▶ Requirement: In the Abaqus passage on acoustic interface elements, what default thickness applies to planar acoustic interface elements?

▶ Document extract:
-=-=-=-=-

Defining the geometric properties associated with ASI1 elements
The ASI1 elements consist of a single node. Abaqus/Standard cannot calculate the surface area associated with these elements, so you must supply this information. If accurate surface areas are not given, Abaqus/Standard may calculate incorrect accelerations or acoustic fluid pressure at the acoustic-structural interface.
In addition, Abaqus/Standard cannot calculate the direction of the interface normal associated with these elements. You must provide the direction cosines, in the global Cartesian coordinate system, of the interface normal for these elements.
Input File Usage: *INTERFACE
surface area, X-direction cosine, Y-direction cosine, Z-direction cosine
Abaqus/CAE Usage: General-use acoustic interface sections are not supported in Abaqus/CAE.
Defining the thickness for planar acoustic interface elements
You can specify the thickness of planar acoustic interface elements. The default value is unit thickness.

-=-=-=-=-

▶ Stored data:

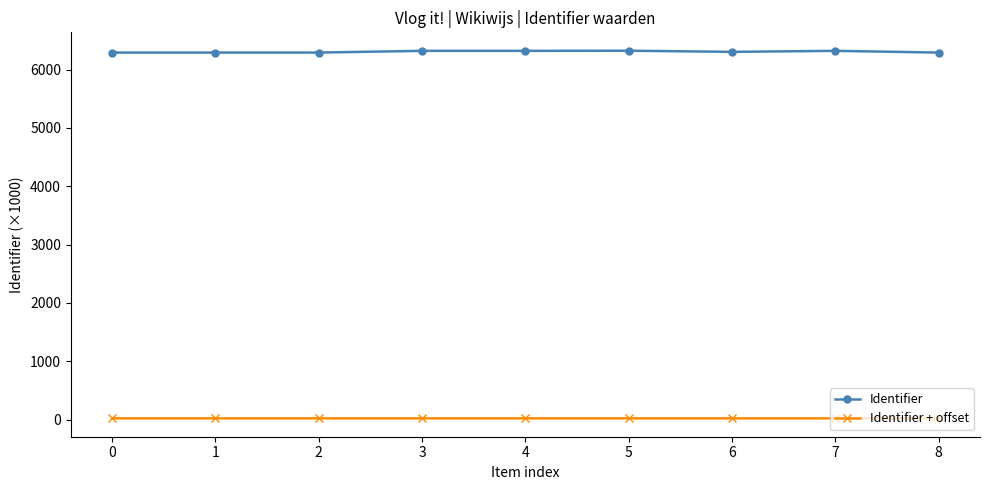

True or false: Identifier + offset and Identifier cross at least once.

False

-=-=-=-=-

▶ Finished exercise: Unit thickness.